If you thought Florida family law was dull, this week’s appellate opinions will change your mind. Between grandparent visitation across state lines, misplaced DOR mail, and a mortgage that forgot to invite the spouse, Florida’s DCAs reminded everyone that details matter — and so does the Constitution.
Here’s your rundown of the latest legal drama from across the state:
👵 Aluise v. Spanos (5th DCA – October 24, 2025)
Grandma may bake cookies, but she’s not a “parent” under the UCCJEA.
The 5th DCA reversed a trial court’s dismissal of a Florida parents’ motion to modify a Pennsylvania custody order that had given Grandma visitation. The trial court thought it lacked jurisdiction under section 61.516, but the appellate court said, “Not so fast.”
Once the Pennsylvania order was domesticated in Florida — with everyone’s consent — jurisdiction properly transferred under section 61.515. Grandma wasn’t a “person acting as a parent” because she never had the child for six consecutive months. Occasional visits at her sister’s house didn’t cut it.
Takeaway: The UCCJEA isn’t impressed by baked goods or occasional overnights. Once the child and both parents move to Florida, this state calls the shots.
💍 Noss v. Noss (3d DCA – October 22, 2025)

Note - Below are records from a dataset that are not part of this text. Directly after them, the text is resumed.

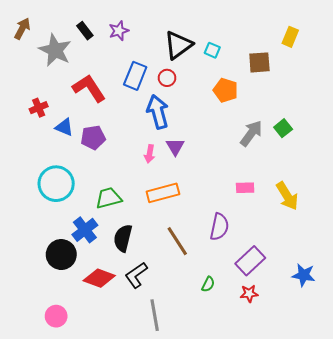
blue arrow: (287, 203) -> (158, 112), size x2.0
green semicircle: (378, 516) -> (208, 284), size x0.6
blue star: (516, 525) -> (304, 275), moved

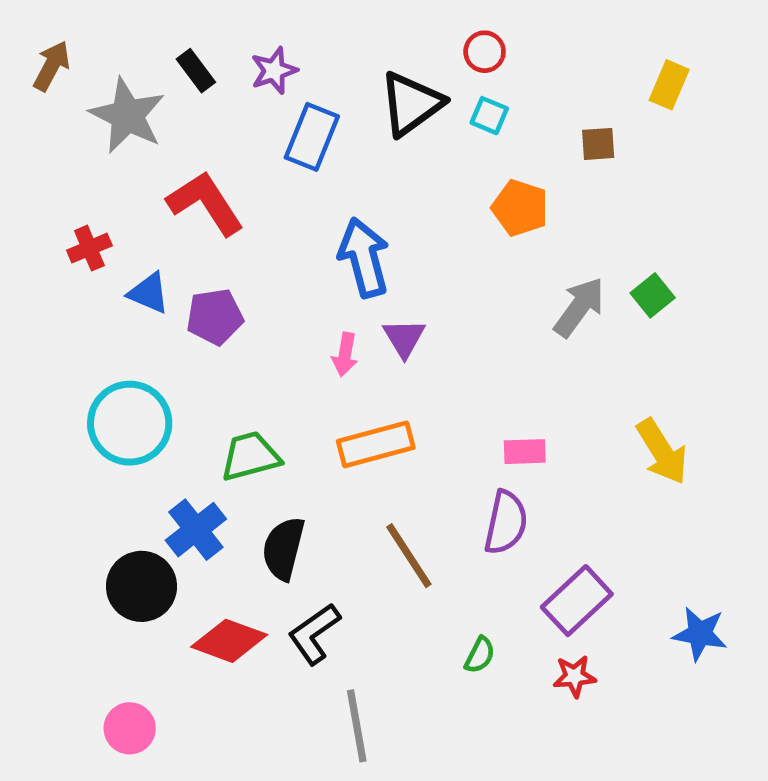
brown square: (259, 62) -> (598, 144), size x0.7
blue rectangle: (135, 76) -> (312, 137), moved
red circle: (167, 78) -> (485, 52), moved
pink rectangle: (245, 188) -> (525, 452), moved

A cautionary tale in marital math: you can divide the business, but not its bank account (unless the business is a party).
The Third DCA tackled an equitable distribution mess involving a staffing agency that the wife owned before the marriage. The trial court properly found that the business’s appreciation during the marriage was marital, but then went too far by ordering direct distribution of the company’s bank accounts — without making the company itself a party.
Key errors:
- You can’t divide corporate assets without joining the corporation.
- Child support numbers must tie to evidence, not mystery math.
- “General estimates” of jewelry and furniture don’t cut it for equitable distribution.
Takeaway: Join the corporation, tie your numbers to the record, and if you’re estimating the value of jewelry, don’t just say “a lot.”
📬 Wilson v. State DOR Child Support Program (1st DCA – October 22, 2025)
The DOR sent the waiver to the wrong address. Dad wins round one.
This father properly objected to DOR’s administrative child support proceedings and requested to proceed in circuit court — but the waiver of service form was sent to the wrong address. The First DCA reversed the administrative order and sent it back for a do-over.
Takeaway: The right to have your day in circuit court doesn’t vanish because someone can’t address an envelope.
🏠 Brown v. Towd Point Mortgage Trust 2017-6 (4th DCA – October 22, 2025)
No spouse? No signature? No foreclosure.
A lender tried to foreclose on a homestead property where the borrower’s spouse never signed the mortgage. The Fourth DCA held that under Article X, Section 4(c) of the Florida Constitution, the mortgage couldn’t encumber the homestead without spousal joinder.
The court rejected the trust’s argument that it was a “purchase money mortgage” exempt from homestead protections. Article X’s restriction on alienation still applies.
Takeaway: If you’re mortgaging your homestead in Florida, your spouse is coming along for the ride — whether they like it or not.
🧬 Department of Revenue v. Harris (1st DCA – October 15, 2025)
No paternity issue? No DNA test.
The DOR tried to order genetic testing even though paternity wasn’t in dispute in a child support case. The First DCA said “nope.” The hearing officer lacked authority to order testing, and the circuit court erred in approving it.
Takeaway: DOR proceedings are for child support, not surprise episodes of Maury.
💸 Marin v. Marin (2d DCA – October 15, 2025)
Life insurance ≠ free money.
Former Husband failed to maintain a life insurance policy to secure his alimony obligation. The trial court found him in contempt and entered a $700,000 money judgment — equal to the death benefit of the missing policy.
The Second DCA reversed, holding that the money judgment wasn’t a valid contempt sanction or coercive measure because it didn’t reflect an actual loss suffered by Former Wife.
Takeaway: Contempt sanctions must be remedial, not creative math exercises. You can’t convert a missed insurance policy into an instant jackpot.
🎬 Final Thoughts: “Only in Florida…”
This week’s appellate lineup had it all:
- Grandma jurisdictional confusion ✅
- DOR mailroom errors ✅
- Mortgage mayhem ✅
- Misvalued bling ✅
Behind the humor, these opinions reinforce an old truth: Florida courts demand precision — in procedure, in paperwork, and in parenting plans. Whether you’re domesticating a foreign judgment or dividing a business, missing one statutory step can unravel your entire case.
So if your case involves a Pennsylvania grandma, an unjoined corporation, or a missing spouse’s signature — call your lawyer before you call your notary.